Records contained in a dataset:
========
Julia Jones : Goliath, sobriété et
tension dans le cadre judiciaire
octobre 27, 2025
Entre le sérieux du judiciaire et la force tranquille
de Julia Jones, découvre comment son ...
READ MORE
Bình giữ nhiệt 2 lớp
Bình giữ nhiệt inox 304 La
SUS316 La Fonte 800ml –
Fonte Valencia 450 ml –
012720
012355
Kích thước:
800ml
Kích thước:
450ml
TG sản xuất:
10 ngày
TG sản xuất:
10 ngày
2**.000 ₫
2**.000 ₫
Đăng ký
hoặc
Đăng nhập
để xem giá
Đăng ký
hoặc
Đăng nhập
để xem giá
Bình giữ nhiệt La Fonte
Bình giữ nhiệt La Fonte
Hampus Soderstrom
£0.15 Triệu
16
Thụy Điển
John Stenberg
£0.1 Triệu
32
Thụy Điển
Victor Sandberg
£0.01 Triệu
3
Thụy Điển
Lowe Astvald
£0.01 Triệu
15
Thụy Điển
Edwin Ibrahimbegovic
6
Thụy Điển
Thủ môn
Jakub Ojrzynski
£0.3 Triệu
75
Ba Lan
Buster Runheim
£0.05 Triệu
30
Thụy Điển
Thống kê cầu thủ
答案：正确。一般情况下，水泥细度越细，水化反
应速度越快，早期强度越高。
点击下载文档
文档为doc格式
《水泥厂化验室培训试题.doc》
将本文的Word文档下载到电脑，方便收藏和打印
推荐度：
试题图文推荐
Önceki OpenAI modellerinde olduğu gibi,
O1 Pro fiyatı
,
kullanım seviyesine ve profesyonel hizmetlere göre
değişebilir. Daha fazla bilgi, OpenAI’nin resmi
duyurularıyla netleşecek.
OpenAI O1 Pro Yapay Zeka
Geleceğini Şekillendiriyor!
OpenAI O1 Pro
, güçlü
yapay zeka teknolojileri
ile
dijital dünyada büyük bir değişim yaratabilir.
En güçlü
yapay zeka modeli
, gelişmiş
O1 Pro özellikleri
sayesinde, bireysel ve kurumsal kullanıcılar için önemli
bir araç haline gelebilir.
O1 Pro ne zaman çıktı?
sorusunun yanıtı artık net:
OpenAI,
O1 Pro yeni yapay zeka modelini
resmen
========
YOUR TASK ::
A verbatim copy of every record is what you should return.

RESULT ::
Julia Jones : Goliath, sobriété et
tension dans le cadre judiciaire
octobre 27, 2025
Entre le sérieux du judiciaire et la force tranquille
de Julia Jones, découvre comment son ...
READ MORE
Bình giữ nhiệt 2 lớp
Bình giữ nhiệt inox 304 La
SUS316 La Fonte 800ml –
Fonte Valencia 450 ml –
012720
012355
Kích thước:
800ml
Kích thước:
450ml
TG sản xuất:
10 ngày
TG sản xuất:
10 ngày
2**.000 ₫
2**.000 ₫
Đăng ký
hoặc
Đăng nhập
để xem giá
Đăng ký
hoặc
Đăng nhập
để xem giá
Bình giữ nhiệt La Fonte
Bình giữ nhiệt La Fonte
Hampus Soderstrom
£0.15 Triệu
16
Thụy Điển
John Stenberg
£0.1 Triệu
32
Thụy Điển
Victor Sandberg
£0.01 Triệu
3
Thụy Điển
Lowe Astvald
£0.01 Triệu
15
Thụy Điển
Edwin Ibrahimbegovic
6
Thụy Điển
Thủ môn
Jakub Ojrzynski
£0.3 Triệu
75
Ba Lan
Buster Runheim
£0.05 Triệu
30
Thụy Điển
Thống kê cầu thủ
答案：正确。一般情况下，水泥细度越细，水化反
应速度越快，早期强度越高。
点击下载文档
文档为doc格式
《水泥厂化验室培训试题.doc》
将本文的Word文档下载到电脑，方便收藏和打印
推荐度：
试题图文推荐
Önceki OpenAI modellerinde olduğu gibi,
O1 Pro fiyatı
,
kullanım seviyesine ve profesyonel hizmetlere göre
değişebilir. Daha fazla bilgi, OpenAI’nin resmi
duyurularıyla netleşecek.
OpenAI O1 Pro Yapay Zeka
Geleceğini Şekillendiriyor!
OpenAI O1 Pro
, güçlü
yapay zeka teknolojileri
ile
dijital dünyada büyük bir değişim yaratabilir.
En güçlü
yapay zeka modeli
, gelişmiş
O1 Pro özellikleri
sayesinde, bireysel ve kurumsal kullanıcılar için önemli
bir araç haline gelebilir.
O1 Pro ne zaman çıktı?
sorusunun yanıtı artık net:
OpenAI,
O1 Pro yeni yapay zeka modelini
resmen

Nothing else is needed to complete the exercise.